L’usine d’alumines Alteo à Gardanne conditionne désormais une grande partie de ses déchets industriels sous forme de Bauxaline. Un produit valorisable dans la métallurgie, la construction et la dépollution selon le groupe qui cherche des débouchés localement.
La nouvelle station de traitement au CO2 des eaux résiduelles de l’usine d’alumines de Gardanne sera opérationnelle « dans les prochaines semaines », selon Éric Duchenne, directeur industriel et développement durable du groupe Alteo. Le groupe avait en effet annoncé qu’avant la fin de l’année 2019, les rejets en mer dans les calanques devraient respecter les normes de qualité concernant le PH et les concentrations métalliques fixées pour le 31 décembre 2021.
Alteo souhaite faire un pas de plus vers moins de pollution en valorisant les déchets industriels. En partenariat avec la Chambre de commerce et d’industrie Marseille Provence (CCIMP), le groupe compte développer la filière industrielle locale pour la réutilisation « à grande échelle » de la Bauxaline.
Ce produit, concentré des résidus industriels de l’usine, comporte des propriétés valorisables dans de nombreux domaines selon Alteo. « Nous avons réussi à valoriser 10 % de nos résidus sur les dix dernières années », avance Frédéric Ramé, président d’Alteo, « mais nous avons la ferme volonté d’aller beaucoup plus loin en atteignant les 100 % grâce à cette démarche ».

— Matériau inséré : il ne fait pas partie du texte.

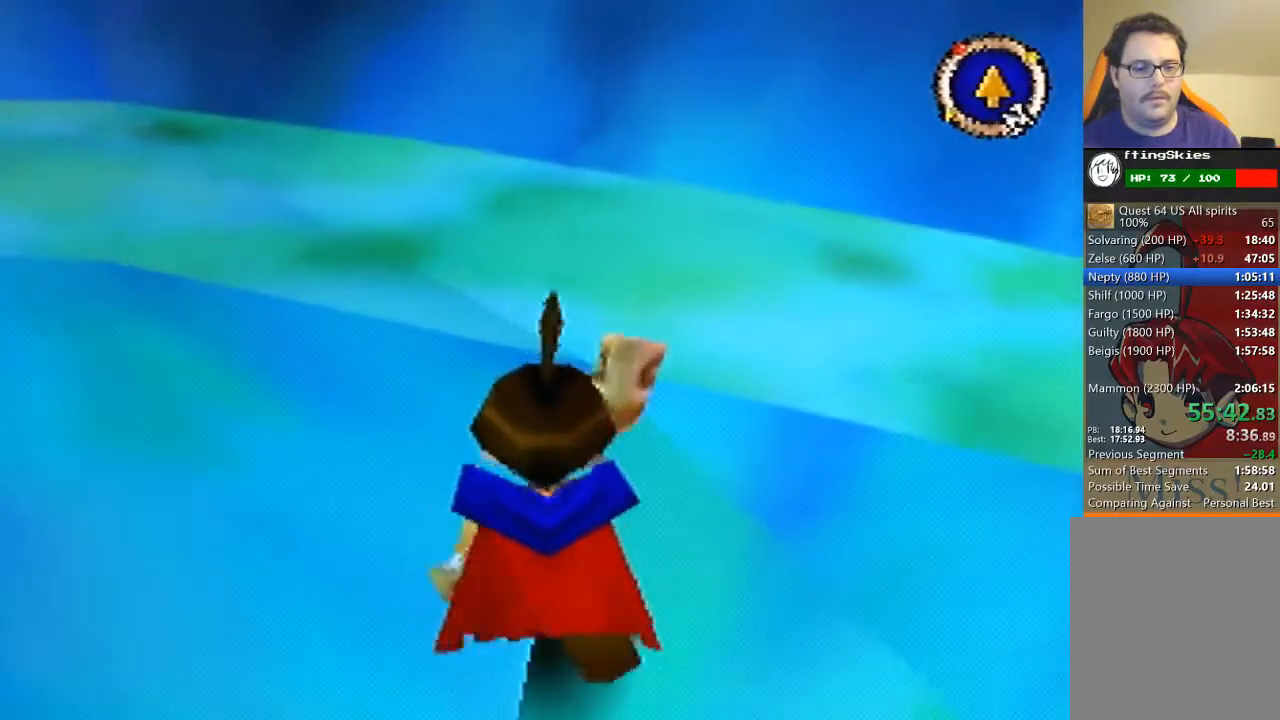
{"buttons": ["B"], "left_stick": "up-left", "events": [[467, "left_stick", "up-left"]]}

Dépollution, construction, sidérurgie, des débouchés locaux pour les déchets industriels
Selon l’usine d’alumines, la Bauxaline présente des propriétés intéressantes dans différents domaines. Dans le bâtiment par exemple, où elle pourrait servir de matière première secondaire pour les matériaux de construction. Elle peut remplacer les billes d’argile ou le gravier utilisés dans le ciment, avec, selon Alteo, « des qualités phoniques et thermiques supérieures ».
Paradoxalement, ce résidu de déchet industriel présenterait également des propriétés intéressantes dans la dépollution. Elle agit, selon le groupe, comme « une éponge à métaux et permet de capturer plus de 99 % des polluants métalliques et des phosphates dans l’eau et les sols ».

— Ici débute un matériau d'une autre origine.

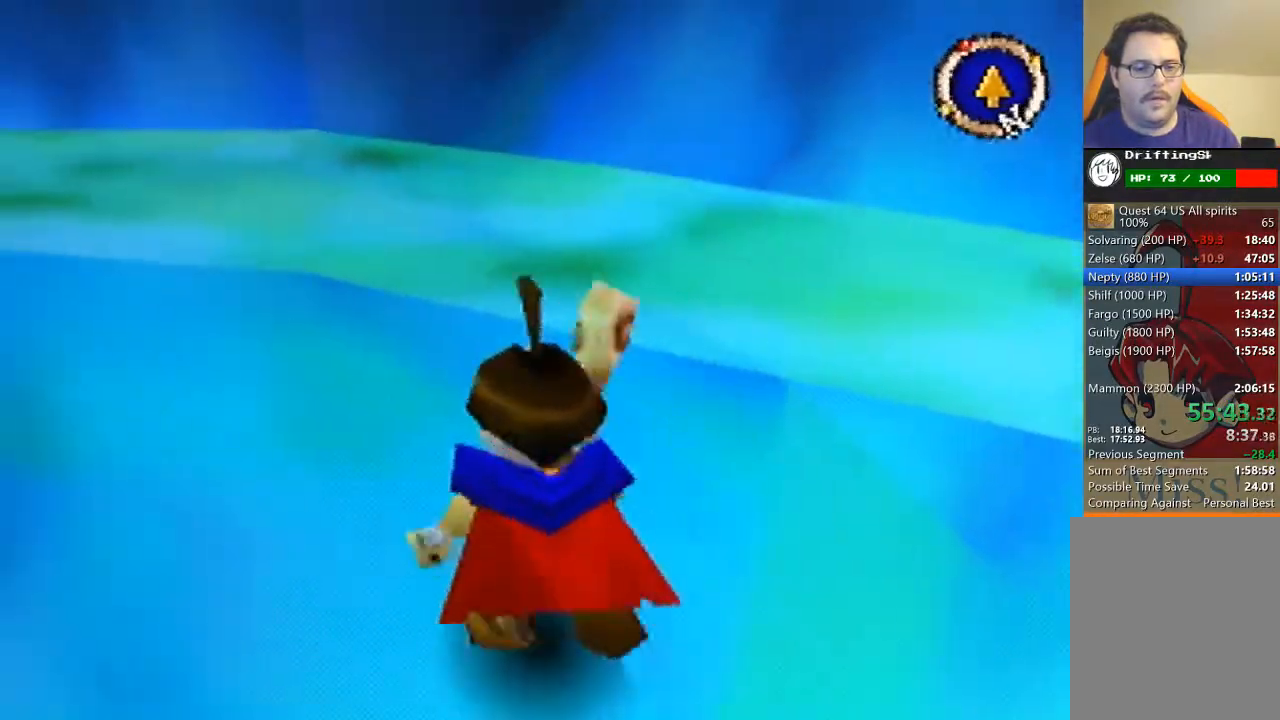
{"buttons": ["B"], "left_stick": "up-left", "events": []}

Enfin, la Bauxaline serait exploitable dans la sidérurgie en tant que « complément pour la fabrication d’acier », qui permettrait selon Alteo, « d’économiser des ressources non-renouvelables importées ».
Sur ces trois débouchés, le groupe entend développer des filières locales afin de valoriser la totalité de ses déchets, soit 360 000 tonnes par an selon Éric Duchenne : « Il faudra plusieurs années, peut-être dix, pour y arriver », tempère le directeur industriel, tout en évoquant les aciéries et cimenteries à proximité d’Alteo. C’est la raison du partenariat développé avec la CCIMP : travailler avec les acteurs locaux concernés pour développer les filières industrielles de proximité susceptibles d’utiliser la Bauxaline.
Les défenseurs de l’environnement sur leur garde
Henry Augier est président de l’Union calanques littoral (UCL). L’association est un acteur majeur de la défense environnementale contre les rejets polluants d’Alteo et fait partie du Comité de surveillance et d’information sur les rejets en mer (CSIRM). « La valorisation des déchets et la nouvelle station de traitement au C02, ce sont des progrès. Mais on est loin de régler la question de la pollution générée par Altéo », explique Henry Augier. « Sur la valorisation des déchets sous forme de Bauxaline, nous attendons de voir ce que ça donne concrètement ». Le président d’UCL évoque notamment des réticences d’industriels de la métallurgie à utiliser ce produit à cause de sa toxicité.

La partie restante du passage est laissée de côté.